There is a scene midway through The Social Network, this year’s prohibitive Academy Award favorite, where former Napster guru Sean Parker relates the tragic story of Roy Raymond, the man who came up with the idea of Victoria’s Secret but sold his interest just before its valuation skyrocketed.David Klein could probably relate. Klein came up for the idea of Jelly Belly, the gourmet jelly bean that comes in a myriad of different flavors, and, as related in the documentary Candyman, he ended up selling his stake in the company for a tidy profit that turned out to be a small percentage of its eventual worth.
Why exactly he did that isn’t always clear in the film. He needed immediate cashflow to help a relative in need and knowingly, voluntarily gave up part of his stake. He was outmaneuvered by a party expecting hard business negotiations and getting capitulation. He was an entrepreneur who naively thought a second great idea would be just around the corner.
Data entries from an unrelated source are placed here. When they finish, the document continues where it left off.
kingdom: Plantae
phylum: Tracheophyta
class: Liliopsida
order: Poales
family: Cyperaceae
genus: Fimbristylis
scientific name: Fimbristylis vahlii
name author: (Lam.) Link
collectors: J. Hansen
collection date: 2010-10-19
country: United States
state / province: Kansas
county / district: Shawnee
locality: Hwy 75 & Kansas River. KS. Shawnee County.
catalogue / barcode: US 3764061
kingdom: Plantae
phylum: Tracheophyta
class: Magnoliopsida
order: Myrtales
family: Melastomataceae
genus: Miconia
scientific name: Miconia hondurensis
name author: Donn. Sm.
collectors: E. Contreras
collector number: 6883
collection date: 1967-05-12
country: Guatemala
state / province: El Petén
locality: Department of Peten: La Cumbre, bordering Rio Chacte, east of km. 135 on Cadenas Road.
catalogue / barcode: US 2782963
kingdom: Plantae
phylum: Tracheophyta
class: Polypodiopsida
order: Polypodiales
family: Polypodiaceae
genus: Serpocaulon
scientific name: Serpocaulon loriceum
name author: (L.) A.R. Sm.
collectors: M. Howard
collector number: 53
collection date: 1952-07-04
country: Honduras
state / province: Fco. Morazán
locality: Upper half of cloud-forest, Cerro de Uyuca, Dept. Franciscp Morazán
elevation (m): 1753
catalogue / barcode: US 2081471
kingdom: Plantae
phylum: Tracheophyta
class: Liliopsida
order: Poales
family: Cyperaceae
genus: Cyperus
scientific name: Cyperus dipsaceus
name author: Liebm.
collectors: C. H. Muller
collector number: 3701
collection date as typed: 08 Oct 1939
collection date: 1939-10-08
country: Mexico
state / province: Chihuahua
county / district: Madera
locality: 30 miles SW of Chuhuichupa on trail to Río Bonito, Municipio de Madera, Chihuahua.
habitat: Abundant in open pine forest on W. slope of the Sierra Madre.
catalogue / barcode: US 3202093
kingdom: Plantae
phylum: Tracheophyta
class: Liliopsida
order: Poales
Candyman is a a good-natured, affable story about a good-natured, apparently affable man. If there is a criticism against against the film it may be that it is as indecisive as its subject. Veering occasionally into cultural criticism and social history, it eventually settles primarily into a documentary biography. Treading very lightly around anything that might be construed as showing its subject in a negative light, the film’s measured tone makes its hard for any clear conflict to emerge. Instead, we get good natured anecdotes from Weird Al Yankovic (Jelly Belly’s don’t have gelatin and hence are okay for vegetarians) and goofy home videos of Klein’s attempts at a second innovation (candy urine in genuine specimen cups!)